​La Délégation des Commissions de gestion (DélCdG) s’intéresse depuis le milieu de l’année aux conséquences des révélations d’Edward Snowden pour la sécurité de la Suisse et pour les activités du Service de renseignement de la Confédération (SRC). Elle a décidé d’examiner plus avant les contacts du SRC avec l’Agence nationale de sécurité américaine (NSA). A cette fin, la délégation a exigé certains documents relatifs aux contacts du SRC avec les services américains, documents qu’elle a ensuite soigneusement analysés. A sa prochaine séance, elle discutera des constatations et des conclusions auxquelles elle est parvenue avec le directeur du SRC et le chef du Département fédéral de la défense, de la protection de la population et des sports, chargé d’exercer la surveillance directe sur le SRC.

​Dans le cadre de ses activités courantes de haute surveillance, la DélCdG examine chaque année les contacts que le SRC entretient avec des services de renseignement étrangers. Le DDPS soumet au préalable ces contacts, sous la forme d’une liste classifiée secrète, au Conseil fédéral pour approbation. Il apparaît ainsi clairement que la responsabilité de l’ensemble des contacts du SRC avec l’étranger relève du Conseil fédéral. Conformément à son mandat légal, la DélCdG contrôle le comportement des autorités fédérales, et non les activités des services étrangers en Suisse.

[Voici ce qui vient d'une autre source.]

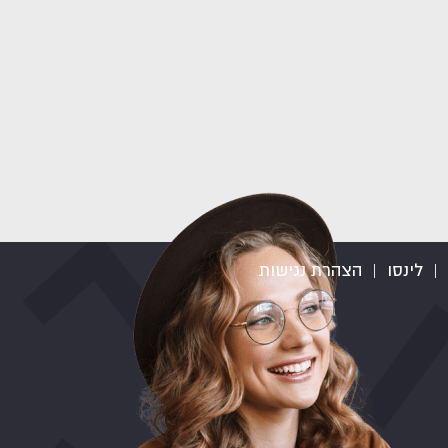
|
לינסו
|
הצהרת נגישות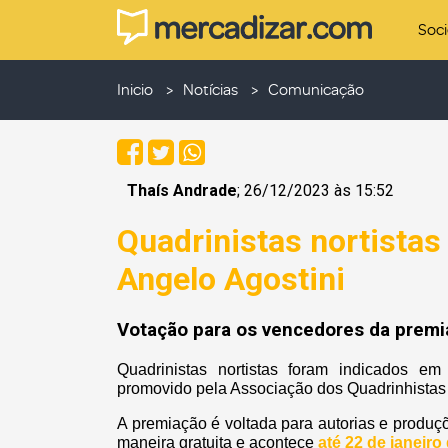
Soc
Inicio
Notícias
Comunicação
Thaís Andrade
; 26/12/2023 às 15:52
Quadrinistas nortista
Angelo Agostini
Votação para os vencedores da premia
Quadrinistas nortistas foram indicados em
promovido pela Associação dos Quadrinhistas 
A premiação é voltada para autorias e produç
maneira gratuita e acontece
até 22 de janeiro 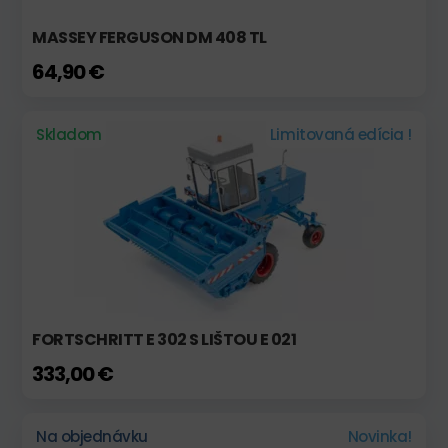
MASSEY FERGUSON DM 408 TL
64,90 €
Skladom
Limitovaná edícia !
FORTSCHRITT E 302 S LIŠTOU E 021
333,00 €
Na objednávku
Novinka!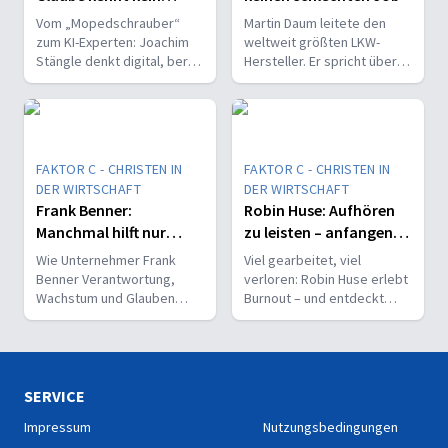
Mittelmaß
Vom „Mopedschrauber“
Martin Daum leitete den
zum KI-Experten: Joachim
weltweit größten LKW-
Stängle denkt digital, berät
Hersteller. Er spricht über
Unternehmen – und ist
Verantwortung, Führung,
überzeugt, dass Glaube
Glauben – und warum es
kein Mittelmaß kennt.
keinen schlechten Job gibt.
FAKTOR C - CHRISTEN IN
FAKTOR C - CHRISTEN IN
DER WIRTSCHAFT
DER WIRTSCHAFT
Frank Benner:
Robin Huse: Aufhören
Manchmal hilft nur
zu leisten – anfangen
noch Beten
zu hören
Wie Unternehmer Frank
Viel gearbeitet, viel
Benner Verantwortung,
verloren: Robin Huse erlebt
Wachstum und Glauben
Burnout – und entdeckt
verbindet – und warum er
einen neuen Weg, bei dem
sagt: Manchmal bleibt nur
nicht Leistung, sondern
Beten und Dranbleiben.
Gottes Wille zählt.
SERVICE
Impressum
Nutzungsbedingungen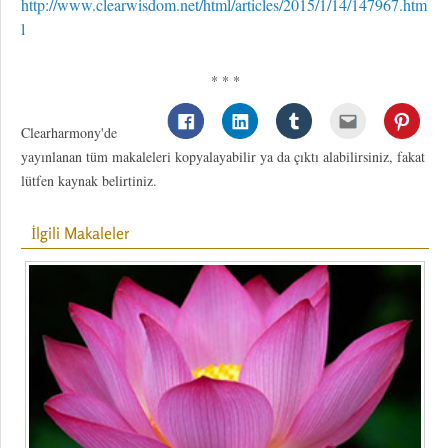
http://www.clearwisdom.net/html/articles/2015/1/14/147967.htm
l
* * *
Clearharmony'de
yayınlanan tüm makaleleri kopyalayabilir ya da çıktı alabilirsiniz, fakat
lütfen kaynak belirtiniz.
İlgili Makaleler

Par ailleurs, la délégation auditionne chaque année le directeur du SRC et son suppléant au sujet de la collaboration du SRC avec certains services. Elle a également la possibilité de consulter la documentation constituée par le SRC sur ses contacts et sa collaboration avec un service partenaire.

La DélCdG dispose des droits à l’information nécessaires pour se faire une idée suffisamment précise de la collaboration et de l’échange d’informations entre le SRC et ses partenaires américains et apprécier la légalité de ces contacts. L’évaluation de l’opportunité politique de tels contacts incombe cependant en priorité au Conseil fédéral. C’est ainsi également à ce dernier qu’il revient de définir dans quelle mesure et avec quelles ressources le SRC doit agir dans le domaine du contre-espionnage.

Aux mois de juillet et d’août de cette année, la DélCdG s’est déjà penchée sur plusieurs questions soulevées par les révélations d’Edward Snowden. Elle a également entendu des représentants du SRC à ce sujet.
A la fin de l’été, la délégation s’est procurée auprès du SRC un certain nombre de documents concernant ses contacts avec des services américains. Elle a également demandé au SRC de lui fournir tous les accords passés avec des services américains, afin qu’elle puisse déterminer si leur conclusion nécessitait l’approbation du Conseil fédéral et, dans l’affirmative, si les accords ont effectivement été soumis à celui-ci.

Le 8 novembre 2013, la délégation a effectué une première appréciation des contacts du SRC avec la NSA et d’autres services de renseignement américains. Elle a décidé de demander des documents supplémentaires au SRC et de procéder à de nouvelles auditions lors de sa prochaine séance, prévue en novembre.

 

Si la DélCdG devait constater des manquements concernant la façon dont le SRC et le DDPS s’acquittent de leurs responsabilités en matière de gestion des contacts avec les services de renseignement étrangers, elle ferait part de ses critiques au Conseil fédéral en tant qu’autorité exécutive suprême.